The word to look for is "success". Report every line of the entries below that has it.
Records Start Marker
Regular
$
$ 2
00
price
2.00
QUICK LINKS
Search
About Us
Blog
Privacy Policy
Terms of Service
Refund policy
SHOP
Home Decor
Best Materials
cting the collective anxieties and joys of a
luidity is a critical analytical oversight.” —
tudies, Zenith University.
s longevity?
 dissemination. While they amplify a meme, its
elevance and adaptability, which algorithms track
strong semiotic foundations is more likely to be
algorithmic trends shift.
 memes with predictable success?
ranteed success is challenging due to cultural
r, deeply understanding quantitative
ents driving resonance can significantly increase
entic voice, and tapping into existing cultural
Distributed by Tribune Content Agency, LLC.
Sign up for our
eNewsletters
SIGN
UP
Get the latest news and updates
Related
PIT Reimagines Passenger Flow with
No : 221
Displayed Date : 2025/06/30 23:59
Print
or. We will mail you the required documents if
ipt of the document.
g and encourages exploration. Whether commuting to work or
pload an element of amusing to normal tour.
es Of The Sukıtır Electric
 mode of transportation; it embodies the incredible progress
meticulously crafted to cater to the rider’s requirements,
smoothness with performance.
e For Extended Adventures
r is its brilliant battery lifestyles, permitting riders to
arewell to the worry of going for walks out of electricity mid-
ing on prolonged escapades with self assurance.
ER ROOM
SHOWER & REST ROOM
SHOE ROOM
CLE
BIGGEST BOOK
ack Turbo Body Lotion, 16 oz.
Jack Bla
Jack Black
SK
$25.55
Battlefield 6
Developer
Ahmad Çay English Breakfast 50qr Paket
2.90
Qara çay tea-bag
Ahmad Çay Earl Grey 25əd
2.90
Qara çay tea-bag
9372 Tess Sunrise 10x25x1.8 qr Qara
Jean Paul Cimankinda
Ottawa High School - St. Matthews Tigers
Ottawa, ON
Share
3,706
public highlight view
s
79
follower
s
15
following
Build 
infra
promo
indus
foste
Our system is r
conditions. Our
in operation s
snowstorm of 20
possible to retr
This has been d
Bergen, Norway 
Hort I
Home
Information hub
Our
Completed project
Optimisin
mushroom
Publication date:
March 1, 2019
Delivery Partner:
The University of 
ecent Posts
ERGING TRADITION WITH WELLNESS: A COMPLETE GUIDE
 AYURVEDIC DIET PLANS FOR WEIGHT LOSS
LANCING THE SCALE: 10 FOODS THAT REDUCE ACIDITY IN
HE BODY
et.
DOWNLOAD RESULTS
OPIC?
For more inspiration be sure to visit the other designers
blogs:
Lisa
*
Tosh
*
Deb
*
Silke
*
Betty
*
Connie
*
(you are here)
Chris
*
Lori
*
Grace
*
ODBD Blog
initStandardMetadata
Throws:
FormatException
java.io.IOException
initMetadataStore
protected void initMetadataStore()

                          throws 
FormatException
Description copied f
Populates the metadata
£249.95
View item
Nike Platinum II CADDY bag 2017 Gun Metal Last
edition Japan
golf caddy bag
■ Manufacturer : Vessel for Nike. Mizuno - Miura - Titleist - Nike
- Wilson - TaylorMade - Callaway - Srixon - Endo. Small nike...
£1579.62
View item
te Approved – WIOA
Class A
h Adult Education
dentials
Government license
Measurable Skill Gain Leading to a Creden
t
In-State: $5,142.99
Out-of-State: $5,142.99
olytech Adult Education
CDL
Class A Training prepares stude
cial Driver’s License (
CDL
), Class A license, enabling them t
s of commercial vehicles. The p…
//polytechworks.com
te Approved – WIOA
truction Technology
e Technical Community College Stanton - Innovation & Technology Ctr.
Records End Marker
▶ _Final answer_
 memes with predictable success?
ranteed success is challenging due to cultural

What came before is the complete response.